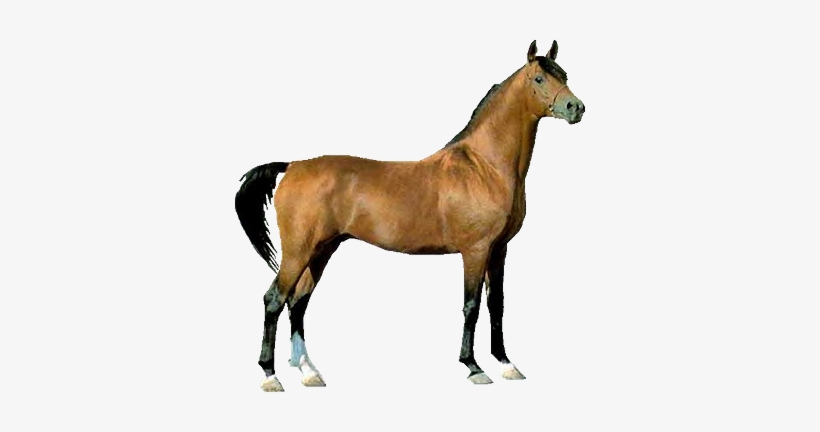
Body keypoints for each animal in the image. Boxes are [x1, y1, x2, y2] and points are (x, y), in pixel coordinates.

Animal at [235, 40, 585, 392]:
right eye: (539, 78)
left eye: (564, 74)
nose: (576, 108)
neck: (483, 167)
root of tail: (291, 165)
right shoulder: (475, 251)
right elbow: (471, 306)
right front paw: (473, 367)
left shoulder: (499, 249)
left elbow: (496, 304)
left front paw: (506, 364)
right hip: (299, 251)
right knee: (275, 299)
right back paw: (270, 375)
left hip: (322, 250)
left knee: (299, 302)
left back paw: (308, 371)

--------

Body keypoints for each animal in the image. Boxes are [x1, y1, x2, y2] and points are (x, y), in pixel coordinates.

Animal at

--------

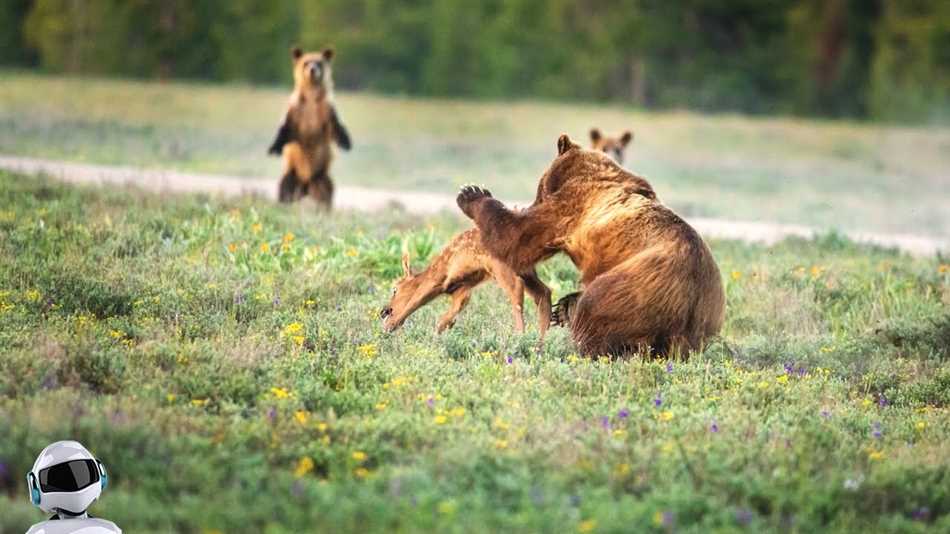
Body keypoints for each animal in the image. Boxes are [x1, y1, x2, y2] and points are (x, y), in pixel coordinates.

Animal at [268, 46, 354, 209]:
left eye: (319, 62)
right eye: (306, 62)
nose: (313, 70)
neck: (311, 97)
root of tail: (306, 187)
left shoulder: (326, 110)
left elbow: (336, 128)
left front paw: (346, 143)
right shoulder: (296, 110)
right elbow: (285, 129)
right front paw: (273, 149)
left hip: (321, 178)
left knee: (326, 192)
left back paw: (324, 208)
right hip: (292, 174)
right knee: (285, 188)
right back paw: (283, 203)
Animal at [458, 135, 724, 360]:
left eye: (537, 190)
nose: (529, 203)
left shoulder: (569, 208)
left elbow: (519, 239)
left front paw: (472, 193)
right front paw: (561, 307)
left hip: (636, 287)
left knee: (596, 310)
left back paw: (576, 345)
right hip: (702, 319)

--------

Provide only the count of lines in the material above that hold the word "elbow".

• Answer space
5